- SET OF TASKS -
(A) Answer these questions from the text on likelihood and the posterior distribution:
(i) What does the statistical independence of the elements imply about the covariance matrix?
(ii) By what operation are the standard deviations removed from the joint posterior?
(iii) About what must assumptions be made in order to solve the integral?
(B) Reproduce the rows exactly, starting with the first line of the rows and going on through the line with "crop: top 13.879%, bottom 11.014%", with both ends included.

- SELECTED TEXT -
For this article, let’s make the assumption that the elements \(y_j\) are statistically independent of each other. Some of the calculations in this article will be true even if they aren’t, but finding out which ones is left as an exercise to the reader1. The statistical independence implies that the covariance matrix is nonzero only on the diagonal:
\[\Sigma = \text{diag}(\sigma^2_1,\dots,\sigma^2_{N_y}) \label{covariance-diag}\tag{2.1}\]We can now write the likelihood of observing data \(y_j\) at index \(j\), given the parameters \(\boldsymbol{p}\) and the standard deviation \(\sigma_j\) at \(j\) as:
\[P(y_j | \boldsymbol{p}, \sigma_j) = \frac{1}{\sqrt{2\pi}\sigma_j}\exp\left( -\frac{1}{2}\frac{(y_j-f_j(\boldsymbol{p}))^2}{\sigma_j^2} \right).\label{likelihood-yi}\tag{2.2}\]This allows us to write the likelihood of observing the data vector \(\boldsymbol{y}\) given the parameters \(\boldsymbol{p}\) and the set of standard deviations \(\{\sigma_j\}\) as the product:
\[P(\boldsymbol{y}|\boldsymbol{p},\{\sigma_j\}) = \prod_j P(y_j|\boldsymbol{p},\{\sigma_j\}) \label{likelihood} \tag{2.3}\]From a Bayesian point of view, we are interested in the posterior distribution that describes the probability density of \(\boldsymbol{p}\) given our observations \(\boldsymbol{y}\). Bayes Theorem brings us a step closer towards this:
\[P(\boldsymbol{p},\{\sigma_j\}|\boldsymbol{y}) = \frac{P(\boldsymbol{y}|\boldsymbol{p},\{\sigma_j\})\cdot P(\boldsymbol{p},\{\sigma_j\})}{P(\boldsymbol{y})}.\label{joint-posterior}\tag{2.4}\]This is actually the joint posterior probability for the parameters \(\boldsymbol{p}\) and the standard deviations \(\{\sigma_j\}\). Annoyingly, this posterior still contains the standard deviations. What’s nice is, that we can marginalize out the dependency on the standard deviations in the posterior by integration:
\[P(\boldsymbol{p}|\boldsymbol{y}) \propto \int \left(\prod_j P(y_j|\boldsymbol{p},\{\sigma_j\})\right)\cdot P(\boldsymbol{p},\{\sigma_j\}) \;\text{d}\{\sigma_j\}\label{posterior}\tag{2.5}, \\\]where the integral is multidimensinal over all \(\sigma_j\). This is finally the posterior distribution for the parameters that we are looking for. It allows us, for example, to find the maximum a posteriori estimate for the parameters. There is just one problem: to actually find an expression for that, we need to solve the integral. And to do that we have to make some assumptions about the prior probability distribution \(P(\boldsymbol{p},\{\sigma_j\})\).

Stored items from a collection
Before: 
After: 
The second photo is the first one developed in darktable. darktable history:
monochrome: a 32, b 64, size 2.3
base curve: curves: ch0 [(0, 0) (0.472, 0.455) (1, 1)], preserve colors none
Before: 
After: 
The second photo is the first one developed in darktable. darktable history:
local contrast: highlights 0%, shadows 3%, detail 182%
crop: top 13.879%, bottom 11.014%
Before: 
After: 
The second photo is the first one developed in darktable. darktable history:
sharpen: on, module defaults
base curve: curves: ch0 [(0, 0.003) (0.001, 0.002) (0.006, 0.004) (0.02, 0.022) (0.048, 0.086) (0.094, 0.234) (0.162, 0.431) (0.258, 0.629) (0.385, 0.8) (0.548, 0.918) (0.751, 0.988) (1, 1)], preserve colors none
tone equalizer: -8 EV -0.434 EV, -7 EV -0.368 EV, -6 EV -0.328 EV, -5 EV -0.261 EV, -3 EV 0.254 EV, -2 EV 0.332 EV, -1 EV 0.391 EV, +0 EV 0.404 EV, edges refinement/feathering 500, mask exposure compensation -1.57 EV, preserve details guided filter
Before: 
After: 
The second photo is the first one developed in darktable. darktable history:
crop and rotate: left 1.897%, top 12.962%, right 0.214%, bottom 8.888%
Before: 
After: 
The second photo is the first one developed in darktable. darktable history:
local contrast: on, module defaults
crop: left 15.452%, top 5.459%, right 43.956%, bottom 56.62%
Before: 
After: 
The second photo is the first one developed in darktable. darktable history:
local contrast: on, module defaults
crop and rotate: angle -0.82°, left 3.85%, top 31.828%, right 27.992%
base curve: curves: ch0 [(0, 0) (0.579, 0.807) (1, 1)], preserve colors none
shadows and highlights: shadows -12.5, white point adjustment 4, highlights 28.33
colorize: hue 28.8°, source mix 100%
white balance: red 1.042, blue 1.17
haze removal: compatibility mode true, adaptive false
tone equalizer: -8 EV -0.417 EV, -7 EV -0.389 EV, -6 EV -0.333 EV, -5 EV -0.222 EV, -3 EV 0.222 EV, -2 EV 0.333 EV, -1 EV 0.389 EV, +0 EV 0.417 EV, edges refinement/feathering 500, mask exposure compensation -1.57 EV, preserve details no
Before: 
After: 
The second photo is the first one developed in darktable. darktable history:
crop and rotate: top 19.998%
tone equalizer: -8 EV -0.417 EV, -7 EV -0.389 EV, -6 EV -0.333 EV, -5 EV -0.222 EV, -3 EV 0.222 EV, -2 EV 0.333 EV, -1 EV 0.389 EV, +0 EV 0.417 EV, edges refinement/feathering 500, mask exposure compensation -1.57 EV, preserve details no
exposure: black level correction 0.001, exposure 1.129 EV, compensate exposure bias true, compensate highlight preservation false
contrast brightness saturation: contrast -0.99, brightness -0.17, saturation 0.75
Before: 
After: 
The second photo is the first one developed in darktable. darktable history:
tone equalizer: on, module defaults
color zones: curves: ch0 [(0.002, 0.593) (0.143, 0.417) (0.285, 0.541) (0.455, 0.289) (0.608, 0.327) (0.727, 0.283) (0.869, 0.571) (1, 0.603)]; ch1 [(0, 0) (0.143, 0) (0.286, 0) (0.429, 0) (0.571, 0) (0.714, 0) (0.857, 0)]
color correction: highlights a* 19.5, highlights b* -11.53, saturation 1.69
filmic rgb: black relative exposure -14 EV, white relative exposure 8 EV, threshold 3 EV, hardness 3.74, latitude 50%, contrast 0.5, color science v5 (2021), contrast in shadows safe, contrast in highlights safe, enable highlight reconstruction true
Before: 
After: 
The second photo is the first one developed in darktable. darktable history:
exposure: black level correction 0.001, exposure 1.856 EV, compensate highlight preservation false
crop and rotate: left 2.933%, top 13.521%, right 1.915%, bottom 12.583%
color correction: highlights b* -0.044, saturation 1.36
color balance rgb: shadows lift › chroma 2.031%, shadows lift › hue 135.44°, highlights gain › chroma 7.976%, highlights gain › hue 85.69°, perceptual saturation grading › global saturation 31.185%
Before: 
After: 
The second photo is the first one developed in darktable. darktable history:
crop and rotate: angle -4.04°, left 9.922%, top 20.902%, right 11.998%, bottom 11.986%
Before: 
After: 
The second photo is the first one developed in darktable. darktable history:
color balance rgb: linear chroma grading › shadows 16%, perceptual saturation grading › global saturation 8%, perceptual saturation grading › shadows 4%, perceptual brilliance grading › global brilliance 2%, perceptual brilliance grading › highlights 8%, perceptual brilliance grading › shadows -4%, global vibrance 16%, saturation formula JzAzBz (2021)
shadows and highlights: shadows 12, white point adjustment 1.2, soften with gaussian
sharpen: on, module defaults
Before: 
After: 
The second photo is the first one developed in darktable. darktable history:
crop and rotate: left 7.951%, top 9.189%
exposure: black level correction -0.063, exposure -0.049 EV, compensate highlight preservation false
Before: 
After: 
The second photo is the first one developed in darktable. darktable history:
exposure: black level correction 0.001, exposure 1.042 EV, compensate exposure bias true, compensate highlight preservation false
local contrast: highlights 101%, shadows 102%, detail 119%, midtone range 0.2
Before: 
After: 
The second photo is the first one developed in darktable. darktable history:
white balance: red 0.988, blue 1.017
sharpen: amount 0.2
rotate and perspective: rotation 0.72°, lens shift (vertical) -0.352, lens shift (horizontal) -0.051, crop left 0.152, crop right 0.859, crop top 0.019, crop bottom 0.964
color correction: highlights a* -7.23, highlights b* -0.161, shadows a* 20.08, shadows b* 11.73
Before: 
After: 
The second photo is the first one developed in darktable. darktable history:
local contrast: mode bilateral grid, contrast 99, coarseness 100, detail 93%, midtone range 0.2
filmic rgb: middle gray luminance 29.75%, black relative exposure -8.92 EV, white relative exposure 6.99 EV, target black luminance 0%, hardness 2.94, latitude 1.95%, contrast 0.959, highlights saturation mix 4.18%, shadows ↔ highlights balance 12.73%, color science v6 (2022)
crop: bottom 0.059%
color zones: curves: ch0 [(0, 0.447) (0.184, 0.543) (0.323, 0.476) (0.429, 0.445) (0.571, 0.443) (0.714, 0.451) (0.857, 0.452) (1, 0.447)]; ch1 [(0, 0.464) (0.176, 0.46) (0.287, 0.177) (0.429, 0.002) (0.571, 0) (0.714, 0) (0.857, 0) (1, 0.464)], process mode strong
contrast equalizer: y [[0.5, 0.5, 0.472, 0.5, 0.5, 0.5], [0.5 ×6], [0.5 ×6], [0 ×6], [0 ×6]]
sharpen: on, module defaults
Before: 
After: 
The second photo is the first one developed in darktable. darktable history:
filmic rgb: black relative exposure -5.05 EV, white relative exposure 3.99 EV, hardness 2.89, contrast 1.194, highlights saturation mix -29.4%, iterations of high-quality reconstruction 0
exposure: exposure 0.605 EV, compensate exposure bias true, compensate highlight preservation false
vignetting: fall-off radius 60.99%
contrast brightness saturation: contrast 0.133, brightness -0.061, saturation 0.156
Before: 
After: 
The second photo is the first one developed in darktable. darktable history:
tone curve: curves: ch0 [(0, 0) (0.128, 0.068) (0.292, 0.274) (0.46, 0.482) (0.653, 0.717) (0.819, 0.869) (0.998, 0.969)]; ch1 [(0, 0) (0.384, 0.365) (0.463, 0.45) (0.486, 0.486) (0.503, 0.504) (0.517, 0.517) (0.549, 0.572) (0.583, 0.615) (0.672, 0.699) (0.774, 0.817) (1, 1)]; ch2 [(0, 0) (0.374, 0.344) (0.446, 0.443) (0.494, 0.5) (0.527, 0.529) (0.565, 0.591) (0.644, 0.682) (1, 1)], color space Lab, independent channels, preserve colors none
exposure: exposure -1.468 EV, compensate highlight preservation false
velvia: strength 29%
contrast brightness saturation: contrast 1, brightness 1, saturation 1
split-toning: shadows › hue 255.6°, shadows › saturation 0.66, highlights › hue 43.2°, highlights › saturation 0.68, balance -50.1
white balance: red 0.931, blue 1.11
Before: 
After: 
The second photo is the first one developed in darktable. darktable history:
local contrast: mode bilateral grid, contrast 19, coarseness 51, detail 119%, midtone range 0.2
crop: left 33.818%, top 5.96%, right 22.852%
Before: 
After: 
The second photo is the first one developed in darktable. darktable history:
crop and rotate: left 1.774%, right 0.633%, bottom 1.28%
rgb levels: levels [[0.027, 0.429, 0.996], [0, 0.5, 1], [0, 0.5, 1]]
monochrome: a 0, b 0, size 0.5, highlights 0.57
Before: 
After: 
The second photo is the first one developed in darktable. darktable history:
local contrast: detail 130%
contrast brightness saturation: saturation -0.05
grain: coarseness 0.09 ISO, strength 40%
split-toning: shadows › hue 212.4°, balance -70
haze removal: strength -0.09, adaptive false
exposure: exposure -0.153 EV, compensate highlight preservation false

- SET OF ANSWERS -
(A)
(i) It is nonzero only on the diagonal.
(ii) By integration; they are marginalized out.
(iii) About the prior probability distribution of the parameters and the standard deviations.

(B)
Before: 
After: 
The second photo is the first one developed in darktable. darktable history:
monochrome: a 32, b 64, size 2.3
base curve: curves: ch0 [(0, 0) (0.472, 0.455) (1, 1)], preserve colors none
Before: 
After: 
The second photo is the first one developed in darktable. darktable history:
local contrast: highlights 0%, shadows 3%, detail 182%
crop: top 13.879%, bottom 11.014%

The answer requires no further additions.